There's essentially no bulk capacitive value on the mainboard.  This means as soon as any power is removed, the whole shebang shut s down. 

This means surgery.   The accepted method of repairing this is to get some jumper wires, and solder the battery directly to the mainboard.  Which is what I did Friday evening.  I took the GPS for a bike ride on sunday, and the thing didn't shut off at all.

Here are the links I used for reference:

And.. while we're at it, here's how the rest of my garmin looks post surgery.

Darned thing almost looks like new.

Wednesday, July 23, 2014

A 3d printer hot end. Everyone's favorite late night project.

Going on two years ago, I got a kit to build a hot end for my 3d printer. It's sat in my car since then.
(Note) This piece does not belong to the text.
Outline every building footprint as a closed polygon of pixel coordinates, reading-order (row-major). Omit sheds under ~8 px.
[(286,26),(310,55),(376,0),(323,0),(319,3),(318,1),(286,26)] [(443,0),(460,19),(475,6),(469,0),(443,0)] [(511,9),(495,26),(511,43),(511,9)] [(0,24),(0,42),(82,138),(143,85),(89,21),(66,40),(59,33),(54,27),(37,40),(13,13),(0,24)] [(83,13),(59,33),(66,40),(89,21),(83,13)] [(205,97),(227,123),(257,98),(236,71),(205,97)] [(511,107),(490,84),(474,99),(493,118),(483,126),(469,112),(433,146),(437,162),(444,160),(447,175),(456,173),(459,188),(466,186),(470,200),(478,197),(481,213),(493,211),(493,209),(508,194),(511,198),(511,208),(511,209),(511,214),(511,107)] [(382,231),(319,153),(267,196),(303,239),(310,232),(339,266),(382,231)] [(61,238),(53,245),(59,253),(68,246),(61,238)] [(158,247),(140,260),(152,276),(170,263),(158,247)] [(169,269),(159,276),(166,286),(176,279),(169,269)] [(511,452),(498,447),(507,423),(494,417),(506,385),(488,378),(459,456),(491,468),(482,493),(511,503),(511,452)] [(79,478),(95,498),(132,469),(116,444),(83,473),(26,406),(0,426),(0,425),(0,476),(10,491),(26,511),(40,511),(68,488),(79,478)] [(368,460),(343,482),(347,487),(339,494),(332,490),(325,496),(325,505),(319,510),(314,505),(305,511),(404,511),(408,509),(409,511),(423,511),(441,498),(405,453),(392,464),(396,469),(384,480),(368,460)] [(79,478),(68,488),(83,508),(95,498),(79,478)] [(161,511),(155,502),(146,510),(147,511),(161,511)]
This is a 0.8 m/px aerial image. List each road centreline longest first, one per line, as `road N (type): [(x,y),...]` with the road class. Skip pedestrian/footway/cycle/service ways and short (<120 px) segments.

DrD kept pushing me to get my 3d printer going.. so step one, is make something hot.

The hot end I have is a Makergear V2 hot end.  Hopefully they'll read this, and take my recommendations to heart.  They're on the V3, but the issues I ran into, still stand.  (I think.)

At about 11pm last night, I spilled the contents of the bags out on shop rag and got to work.
Digging in, I started to build the actual hot end.  I expected that my kit would have cohearant start to finish instructions.  As it turns out, there are two separate sets, and a lot of "uh.. what's this?" bits in the baggies.  A chart identifying what the bits are would be useful.  For instance, the teflon tape comes wrapped on a little plastic spindle, that looks like a teflon tube.  Nothing about it said "this is the teflon for your hot end" so I ended up using my own teflon tape. 

As I was following the hot end instructions, I ran into a step that said "install your ceramic hot end."  And.. that was really about it.  No link to those instructions.  And no further detail.  Just suddenly a grey blob with wires showed up in the directions. 

It turns out, that the other baggie, with the brass threaded inserts was the ceramic heater kit.  I found the page on how to build that, and went about building my two heaters. 

Here's my wound heater.  What would be nice, is if they told you what the orientation of the core was.  As later on, when you're trying to attach the hookup wires, it starts to matter a little bit.  Also, the insulation on the nichrome wire, is wound on, so you can futz with it and unwind it.  The first few times I went at it, I tried a wire stripper.  ... don't use a wire stripper.

The next step is to protect, and insulate the leads.  Here's where things got a little wacky.  At these steps, knowing that you next move is to fold them back up onto the sides of the heater core, would be useful information.  Also, knowing they need to clear the teflon sleeve would have helped. 

The wiring setup, is on the next page, which doesn't have a well indicated link.  That means I didn't know there was a second page until I got there.  

At least it looks good.  Now they tell you to cure the core.  They don't hint that it will need a second curing until the next page.  Knowing there's a second cure coming, would have helped a bit.

I managed to get over those hurdles.   Here's what it's supposed to look like before the second curing.

Now that it's all encased in Cecobond, it's time to make sure it's all working.  6.0ohms... right on the money.  I then went an made the second ceramic heater core. 

I didn't take any shots of the rest of the mechanical hookup.  The two copper wires go to the thermistor.  The thermistor is held on with Kapton tape.  Oh, and it's now 2am.

 Next?  I need to get a x-y-z table set up so I can test this thing out.